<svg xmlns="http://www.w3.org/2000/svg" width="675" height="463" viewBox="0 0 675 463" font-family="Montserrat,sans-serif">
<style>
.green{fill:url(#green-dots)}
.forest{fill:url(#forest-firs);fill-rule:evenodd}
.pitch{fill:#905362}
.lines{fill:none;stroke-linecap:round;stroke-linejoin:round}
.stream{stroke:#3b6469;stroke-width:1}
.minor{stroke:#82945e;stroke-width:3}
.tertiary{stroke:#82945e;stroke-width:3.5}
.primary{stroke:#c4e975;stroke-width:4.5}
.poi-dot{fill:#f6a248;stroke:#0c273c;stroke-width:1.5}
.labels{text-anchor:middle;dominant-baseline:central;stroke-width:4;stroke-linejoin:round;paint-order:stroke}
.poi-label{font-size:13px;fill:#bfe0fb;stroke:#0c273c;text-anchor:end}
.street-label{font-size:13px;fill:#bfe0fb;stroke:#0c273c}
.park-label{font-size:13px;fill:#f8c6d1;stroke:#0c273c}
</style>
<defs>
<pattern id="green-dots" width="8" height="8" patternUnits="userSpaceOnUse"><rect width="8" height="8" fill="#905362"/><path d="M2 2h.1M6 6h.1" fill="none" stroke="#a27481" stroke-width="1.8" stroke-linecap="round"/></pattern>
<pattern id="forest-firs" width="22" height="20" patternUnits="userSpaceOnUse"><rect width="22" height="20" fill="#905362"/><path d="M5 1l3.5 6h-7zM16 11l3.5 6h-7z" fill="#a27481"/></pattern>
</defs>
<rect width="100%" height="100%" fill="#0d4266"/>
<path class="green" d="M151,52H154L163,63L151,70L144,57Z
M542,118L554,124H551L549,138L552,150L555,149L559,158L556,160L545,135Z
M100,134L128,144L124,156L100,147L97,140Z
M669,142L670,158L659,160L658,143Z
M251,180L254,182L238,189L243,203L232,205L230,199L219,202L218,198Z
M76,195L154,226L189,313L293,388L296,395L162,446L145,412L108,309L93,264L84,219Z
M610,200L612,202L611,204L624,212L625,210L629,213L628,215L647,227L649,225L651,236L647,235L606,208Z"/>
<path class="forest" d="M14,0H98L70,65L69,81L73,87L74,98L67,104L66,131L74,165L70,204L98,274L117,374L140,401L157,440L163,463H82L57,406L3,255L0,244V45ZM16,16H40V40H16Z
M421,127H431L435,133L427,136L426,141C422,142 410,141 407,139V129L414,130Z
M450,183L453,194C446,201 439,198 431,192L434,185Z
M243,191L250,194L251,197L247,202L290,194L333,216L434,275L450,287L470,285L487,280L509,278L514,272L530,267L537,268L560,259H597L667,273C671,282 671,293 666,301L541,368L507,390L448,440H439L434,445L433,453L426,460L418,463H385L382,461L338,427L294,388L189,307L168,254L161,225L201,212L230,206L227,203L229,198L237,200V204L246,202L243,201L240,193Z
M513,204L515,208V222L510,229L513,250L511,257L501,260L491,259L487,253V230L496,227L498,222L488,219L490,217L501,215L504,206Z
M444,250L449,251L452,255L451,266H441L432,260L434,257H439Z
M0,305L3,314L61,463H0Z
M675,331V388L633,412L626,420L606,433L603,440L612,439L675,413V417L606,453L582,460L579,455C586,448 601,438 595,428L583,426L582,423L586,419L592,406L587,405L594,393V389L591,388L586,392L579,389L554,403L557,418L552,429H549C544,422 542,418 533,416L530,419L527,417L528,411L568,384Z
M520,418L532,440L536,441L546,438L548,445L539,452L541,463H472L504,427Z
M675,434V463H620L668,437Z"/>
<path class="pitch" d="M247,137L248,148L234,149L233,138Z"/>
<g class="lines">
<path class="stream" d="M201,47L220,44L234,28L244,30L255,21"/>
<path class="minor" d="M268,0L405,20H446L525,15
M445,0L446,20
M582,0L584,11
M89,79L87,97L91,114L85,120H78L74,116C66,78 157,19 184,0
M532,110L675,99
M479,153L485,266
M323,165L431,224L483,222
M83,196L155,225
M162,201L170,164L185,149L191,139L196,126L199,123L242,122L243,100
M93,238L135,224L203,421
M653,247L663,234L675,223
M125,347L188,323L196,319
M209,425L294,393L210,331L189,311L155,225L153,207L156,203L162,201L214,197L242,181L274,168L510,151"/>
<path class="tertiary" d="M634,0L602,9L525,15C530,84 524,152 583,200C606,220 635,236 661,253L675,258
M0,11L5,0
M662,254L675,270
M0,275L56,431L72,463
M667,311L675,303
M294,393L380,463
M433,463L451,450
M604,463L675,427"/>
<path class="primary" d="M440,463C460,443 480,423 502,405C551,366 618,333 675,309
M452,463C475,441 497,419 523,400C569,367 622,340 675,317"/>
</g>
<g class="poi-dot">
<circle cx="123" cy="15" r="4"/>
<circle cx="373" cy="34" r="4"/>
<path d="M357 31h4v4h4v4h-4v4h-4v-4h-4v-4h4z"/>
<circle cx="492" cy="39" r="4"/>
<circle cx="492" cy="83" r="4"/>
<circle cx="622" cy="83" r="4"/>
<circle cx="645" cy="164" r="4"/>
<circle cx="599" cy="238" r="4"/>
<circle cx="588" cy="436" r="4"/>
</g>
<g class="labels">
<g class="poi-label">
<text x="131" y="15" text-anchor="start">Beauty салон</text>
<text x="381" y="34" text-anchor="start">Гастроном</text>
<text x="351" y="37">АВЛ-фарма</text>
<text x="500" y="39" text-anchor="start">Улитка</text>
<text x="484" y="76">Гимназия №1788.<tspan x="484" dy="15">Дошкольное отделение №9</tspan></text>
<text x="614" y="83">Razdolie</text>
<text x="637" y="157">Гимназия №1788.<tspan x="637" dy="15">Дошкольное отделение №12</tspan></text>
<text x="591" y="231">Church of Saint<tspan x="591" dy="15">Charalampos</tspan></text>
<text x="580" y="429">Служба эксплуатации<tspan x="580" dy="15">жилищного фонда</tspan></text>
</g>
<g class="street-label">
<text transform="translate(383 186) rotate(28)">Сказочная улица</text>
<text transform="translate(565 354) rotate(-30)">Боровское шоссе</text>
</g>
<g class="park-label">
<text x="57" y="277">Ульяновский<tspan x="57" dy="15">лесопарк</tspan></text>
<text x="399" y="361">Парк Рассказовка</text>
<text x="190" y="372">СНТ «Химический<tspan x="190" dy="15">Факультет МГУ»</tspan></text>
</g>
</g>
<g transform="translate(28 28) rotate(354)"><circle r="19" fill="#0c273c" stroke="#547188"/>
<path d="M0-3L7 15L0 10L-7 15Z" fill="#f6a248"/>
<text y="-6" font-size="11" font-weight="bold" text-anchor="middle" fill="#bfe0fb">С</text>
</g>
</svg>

** WHAT YOU NEED TO DO **
Output the whole listing exactly, leaving nothing out.

** YOUR SOLUTION **
<svg xmlns="http://www.w3.org/2000/svg" width="675" height="463" viewBox="0 0 675 463" font-family="Montserrat,sans-serif">
<style>
.green{fill:url(#green-dots)}
.forest{fill:url(#forest-firs);fill-rule:evenodd}
.pitch{fill:#905362}
.lines{fill:none;stroke-linecap:round;stroke-linejoin:round}
.stream{stroke:#3b6469;stroke-width:1}
.minor{stroke:#82945e;stroke-width:3}
.tertiary{stroke:#82945e;stroke-width:3.5}
.primary{stroke:#c4e975;stroke-width:4.5}
.poi-dot{fill:#f6a248;stroke:#0c273c;stroke-width:1.5}
.labels{text-anchor:middle;dominant-baseline:central;stroke-width:4;stroke-linejoin:round;paint-order:stroke}
.poi-label{font-size:13px;fill:#bfe0fb;stroke:#0c273c;text-anchor:end}
.street-label{font-size:13px;fill:#bfe0fb;stroke:#0c273c}
.park-label{font-size:13px;fill:#f8c6d1;stroke:#0c273c}
</style>
<defs>
<pattern id="green-dots" width="8" height="8" patternUnits="userSpaceOnUse"><rect width="8" height="8" fill="#905362"/><path d="M2 2h.1M6 6h.1" fill="none" stroke="#a27481" stroke-width="1.8" stroke-linecap="round"/></pattern>
<pattern id="forest-firs" width="22" height="20" patternUnits="userSpaceOnUse"><rect width="22" height="20" fill="#905362"/><path d="M5 1l3.5 6h-7zM16 11l3.5 6h-7z" fill="#a27481"/></pattern>
</defs>
<rect width="100%" height="100%" fill="#0d4266"/>
<path class="green" d="M151,52H154L163,63L151,70L144,57Z
M542,118L554,124H551L549,138L552,150L555,149L559,158L556,160L545,135Z
M100,134L128,144L124,156L100,147L97,140Z
M669,142L670,158L659,160L658,143Z
M251,180L254,182L238,189L243,203L232,205L230,199L219,202L218,198Z
M76,195L154,226L189,313L293,388L296,395L162,446L145,412L108,309L93,264L84,219Z
M610,200L612,202L611,204L624,212L625,210L629,213L628,215L647,227L649,225L651,236L647,235L606,208Z"/>
<path class="forest" d="M14,0H98L70,65L69,81L73,87L74,98L67,104L66,131L74,165L70,204L98,274L117,374L140,401L157,440L163,463H82L57,406L3,255L0,244V45ZM16,16H40V40H16Z
M421,127H431L435,133L427,136L426,141C422,142 410,141 407,139V129L414,130Z
M450,183L453,194C446,201 439,198 431,192L434,185Z
M243,191L250,194L251,197L247,202L290,194L333,216L434,275L450,287L470,285L487,280L509,278L514,272L530,267L537,268L560,259H597L667,273C671,282 671,293 666,301L541,368L507,390L448,440H439L434,445L433,453L426,460L418,463H385L382,461L338,427L294,388L189,307L168,254L161,225L201,212L230,206L227,203L229,198L237,200V204L246,202L243,201L240,193Z
M513,204L515,208V222L510,229L513,250L511,257L501,260L491,259L487,253V230L496,227L498,222L488,219L490,217L501,215L504,206Z
M444,250L449,251L452,255L451,266H441L432,260L434,257H439Z
M0,305L3,314L61,463H0Z
M675,331V388L633,412L626,420L606,433L603,440L612,439L675,413V417L606,453L582,460L579,455C586,448 601,438 595,428L583,426L582,423L586,419L592,406L587,405L594,393V389L591,388L586,392L579,389L554,403L557,418L552,429H549C544,422 542,418 533,416L530,419L527,417L528,411L568,384Z
M520,418L532,440L536,441L546,438L548,445L539,452L541,463H472L504,427Z
M675,434V463H620L668,437Z"/>
<path class="pitch" d="M247,137L248,148L234,149L233,138Z"/>
<g class="lines">
<path class="stream" d="M201,47L220,44L234,28L244,30L255,21"/>
<path class="minor" d="M268,0L405,20H446L525,15
M445,0L446,20
M582,0L584,11
M89,79L87,97L91,114L85,120H78L74,116C66,78 157,19 184,0
M532,110L675,99
M479,153L485,266
M323,165L431,224L483,222
M83,196L155,225
M162,201L170,164L185,149L191,139L196,126L199,123L242,122L243,100
M93,238L135,224L203,421
M653,247L663,234L675,223
M125,347L188,323L196,319
M209,425L294,393L210,331L189,311L155,225L153,207L156,203L162,201L214,197L242,181L274,168L510,151"/>
<path class="tertiary" d="M634,0L602,9L525,15C530,84 524,152 583,200C606,220 635,236 661,253L675,258
M0,11L5,0
M662,254L675,270
M0,275L56,431L72,463
M667,311L675,303
M294,393L380,463
M433,463L451,450
M604,463L675,427"/>
<path class="primary" d="M440,463C460,443 480,423 502,405C551,366 618,333 675,309
M452,463C475,441 497,419 523,400C569,367 622,340 675,317"/>
</g>
<g class="poi-dot">
<circle cx="123" cy="15" r="4"/>
<circle cx="373" cy="34" r="4"/>
<path d="M357 31h4v4h4v4h-4v4h-4v-4h-4v-4h4z"/>
<circle cx="492" cy="39" r="4"/>
<circle cx="492" cy="83" r="4"/>
<circle cx="622" cy="83" r="4"/>
<circle cx="645" cy="164" r="4"/>
<circle cx="599" cy="238" r="4"/>
<circle cx="588" cy="436" r="4"/>
</g>
<g class="labels">
<g class="poi-label">
<text x="131" y="15" text-anchor="start">Beauty салон</text>
<text x="381" y="34" text-anchor="start">Гастроном</text>
<text x="351" y="37">АВЛ-фарма</text>
<text x="500" y="39" text-anchor="start">Улитка</text>
<text x="484" y="76">Гимназия №1788.<tspan x="484" dy="15">Дошкольное отделение №9</tspan></text>
<text x="614" y="83">Razdolie</text>
<text x="637" y="157">Гимназия №1788.<tspan x="637" dy="15">Дошкольное отделение №12</tspan></text>
<text x="591" y="231">Church of Saint<tspan x="591" dy="15">Charalampos</tspan></text>
<text x="580" y="429">Служба эксплуатации<tspan x="580" dy="15">жилищного фонда</tspan></text>
</g>
<g class="street-label">
<text transform="translate(383 186) rotate(28)">Сказочная улица</text>
<text transform="translate(565 354) rotate(-30)">Боровское шоссе</text>
</g>
<g class="park-label">
<text x="57" y="277">Ульяновский<tspan x="57" dy="15">лесопарк</tspan></text>
<text x="399" y="361">Парк Рассказовка</text>
<text x="190" y="372">СНТ «Химический<tspan x="190" dy="15">Факультет МГУ»</tspan></text>
</g>
</g>
<g transform="translate(28 28) rotate(354)"><circle r="19" fill="#0c273c" stroke="#547188"/>
<path d="M0-3L7 15L0 10L-7 15Z" fill="#f6a248"/>
<text y="-6" font-size="11" font-weight="bold" text-anchor="middle" fill="#bfe0fb">С</text>
</g>
</svg>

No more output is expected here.